IceMetalPunk 2 years ago

It entirely depends on what memories you associate with the foods in the first place. For instance, most food doesn't evoke any memories for me, but I can't even look at a black-and-white cookie without remembering the time one gave me food poisoning and the pain of that experience.

  • PaulHoule 2 years ago

    Animals (like you) form very strong memories from a single case of eating bad food.

    When my son and I had gotten really sick of those Geico ads we fantasized about setting up a table manned by somebody in a gecko suit passing out Geico-branded candy bars that would make people puke.

    • IceMetalPunk 2 years ago

      Yep.
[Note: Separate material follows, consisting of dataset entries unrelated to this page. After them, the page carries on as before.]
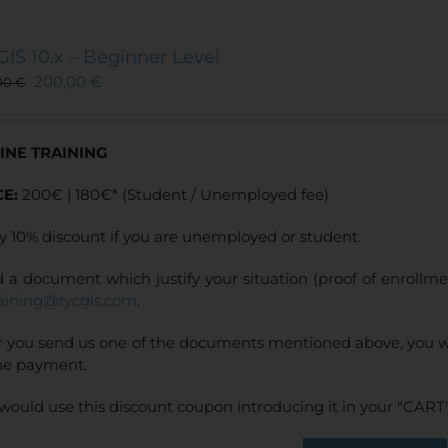
multiple
variants.
The
GIS 10.x – Beginner Level
options
200,00
€
00
€
may
be
chosen
INE TRAINING
on
the
CE:
200€ | 180€* (Student / Unemployed fee)
product
page
y 10% discount if you are unemployed or student.
 a document which justify your situation (proof of enrollm
raining@tycgis.com
.
r you send us one of the documents mentioned above, you wi
ne payment.
would use this discount coupon introducing it in your "CART"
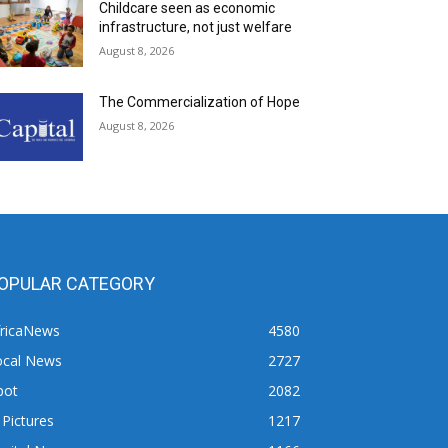
Childcare seen as economic
infrastructure, not just welfare
August 8, 2026
The Commercialization of Hope
August 8, 2026
OPULAR CATEGORY
fricaNews
4580
ocal News
2727
pot
2082
 Pictures
1217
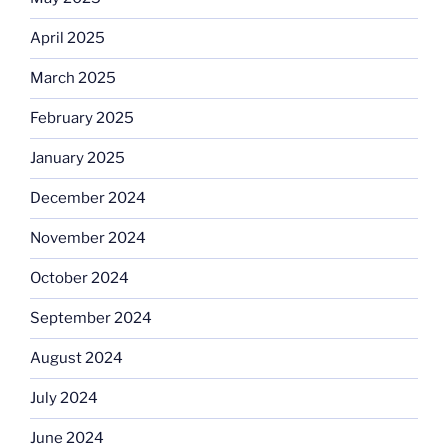
April 2025
March 2025
February 2025
January 2025
December 2024
November 2024
October 2024
September 2024
August 2024
July 2024
June 2024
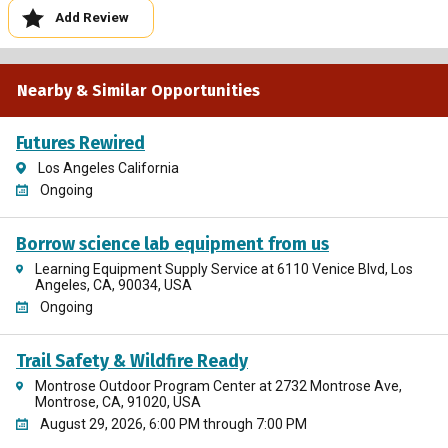
Add Review
Nearby & Similar Opportunities
Futures Rewired
Los Angeles California
Ongoing
Borrow science lab equipment from us
Learning Equipment Supply Service at 6110 Venice Blvd, Los
Angeles, CA, 90034, USA
Ongoing
Trail Safety & Wildfire Ready
Montrose Outdoor Program Center at 2732 Montrose Ave,
Montrose, CA, 91020, USA
August 29, 2026, 6:00 PM through 7:00 PM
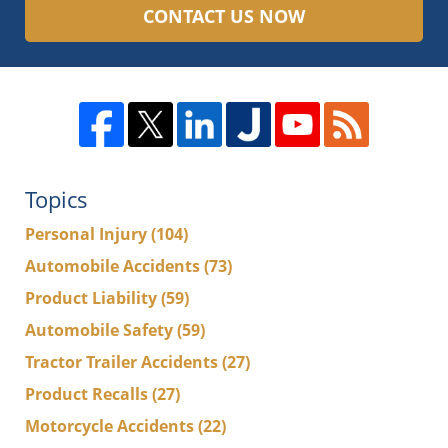
CONTACT US NOW
Topics
Personal Injury
(104)
Automobile Accidents
(73)
Product Liability
(59)
Automobile Safety
(59)
Tractor Trailer Accidents
(27)
Product Recalls
(27)
Motorcycle Accidents
(22)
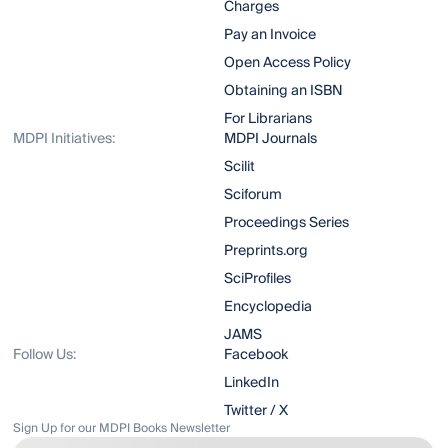
Charges
Pay an Invoice
Open Access Policy
Obtaining an ISBN
For Librarians
MDPI Initiatives:
MDPI Journals
Scilit
Sciforum
Proceedings Series
Preprints.org
SciProfiles
Encyclopedia
JAMS
Follow Us:
Facebook
LinkedIn
Twitter / X
Sign Up for our MDPI Books Newsletter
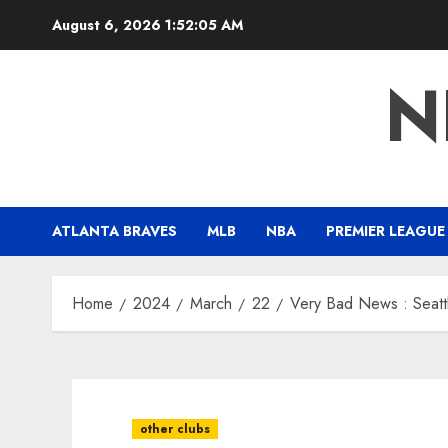
Skip
August 6, 2026
1:52:07 AM
to
content
N
ATLANTA BRAVES
MLB
NBA
PREMIER LEAGUE
Home
2024
March
22
Very Bad News : Seattl
other clubs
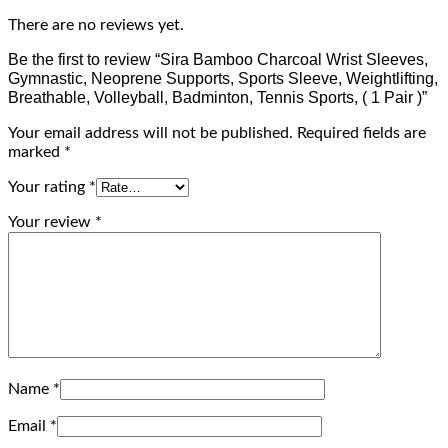
There are no reviews yet.
Be the first to review “Sira Bamboo Charcoal Wrist Sleeves,
Gymnastic, Neoprene Supports, Sports Sleeve, Weightlifting,
Breathable, Volleyball, Badminton, Tennis Sports, ( 1 Pair )”
Your email address will not be published.
Required fields are
marked
*
Your rating
*
Your review
*
Name
*
Email
*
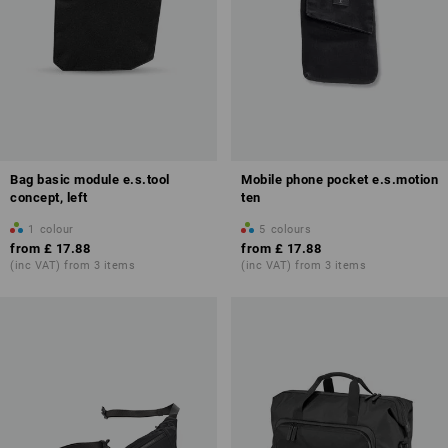
Bag basic module e.s.tool
Mobile phone pocket e.s.motion
concept, left
ten
1
colour
5
colours
from
£ 17.88
from
£ 17.88
(inc VAT) from 3 items
(inc VAT) from 3 items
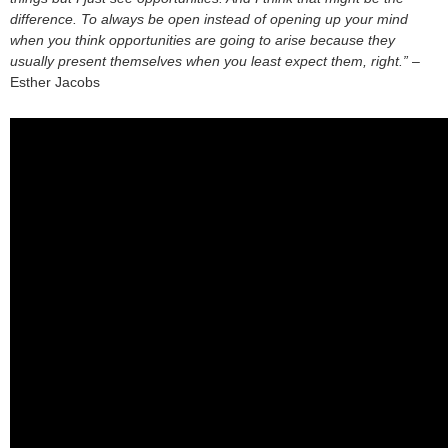
difference. To always be open instead of opening up your mind
when you think opportunities are going to arise because they
usually present themselves when you least expect them, right.”
–
Esther Jacobs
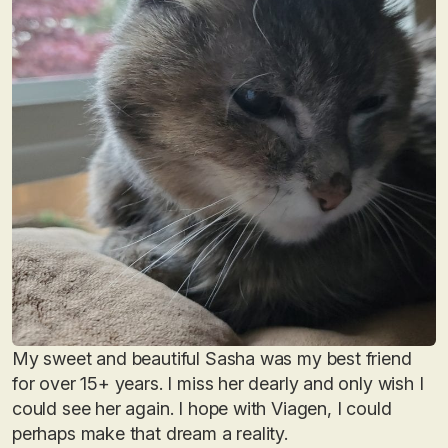
My sweet and beautiful Sasha was my best friend
for over 15+ years. I miss her dearly and only wish I
could see her again. I hope with Viagen, I could
perhaps make that dream a reality.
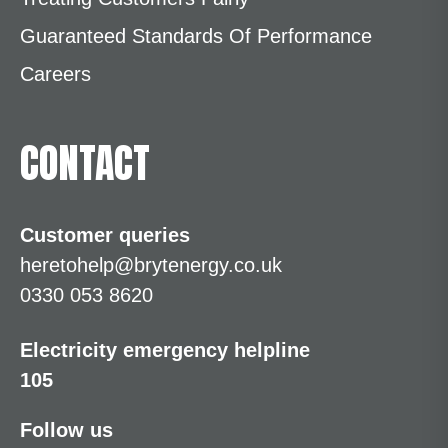
Guaranteed Standards Of Performance
Careers
CONTACT
Customer queries
heretohelp@brytenergy.co.uk
0330 053 8620
Electricity emergency helpline
105
Follow us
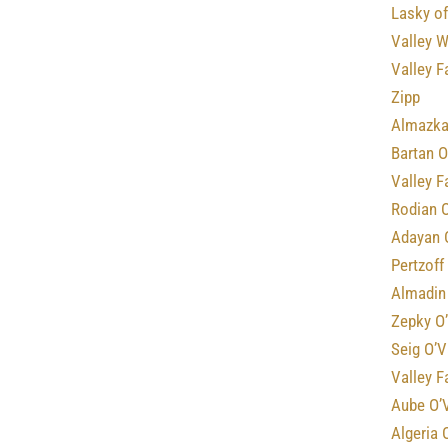
Lasky of
Valley 
Valley F
Zipp
Almazka
Bartan O
Valley 
Rodian 
Adayan 
Pertzoff
Almadin 
Zepky O
Seig O’V
Valley F
Aube O’
Algeria 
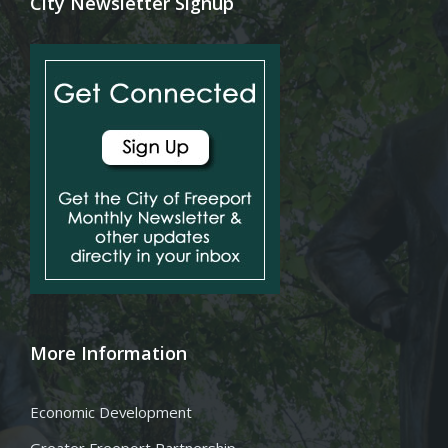
City Newsletter Signup
More Information
Economic Development
Greater Freeport Partnership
Evolution was like, "Jeff ate a bad berry and he died. That's why Jeff is not your father. Make sure you stay the fuck away from any food that makes you sick; don't be like Jeff." It took me over a decade to even be able to eat another black-and-white cookie again.

      And it's not even just food, it's any painful experience. Pain is a great motivator for avoidance. When I was about 11, I had myringotomy tubes implanted in my eardrums -- a common procedure to help drain fluid in kids with chronic infections or, in my case, bad allergies. Thing is, when those tubes are in your ears, there's no barrier between your outer and inner ear, so you cannot get your ears wet. I was given custom-made ear plugs so I could still go in the pool, but they weren't as tightly sealed as they could have been, and chlorinated pool water would still leak in sometimes... fun fact: if you think chlorine burns your eyes, imagine how it feels dripping into your inner ear and down your eustachian tubes. During that time, I would get constant inner ear infections from pool water, and I'm talking the "extremely painful, pus-pouring, pressure-building, 'someone is stabbing my ears'" level of infections.

      I had the tubes surgically removed after I think about 2 years, and never had another ear infection after that, but it took me at least 5 years before I could put my head underwater without a conditioned, reflexive tensing and jerking of the neck trying to prevent it from happening.

ohiovr 2 years ago

Food doesn't seem to evoke memory but smell definitely does for me.

tomcam 2 years ago

For me it is simply therapy. Unfortunately, it is an enormously effective therapy, and I am enormously overweight. It never really evokes any kind of memories for me.

joshxyz 2 years ago

god damn OP what are we smoking in here, haha.

but ye food for me evokes significant memories, not just day to day memories. i guess significance and sentimental value is a factor.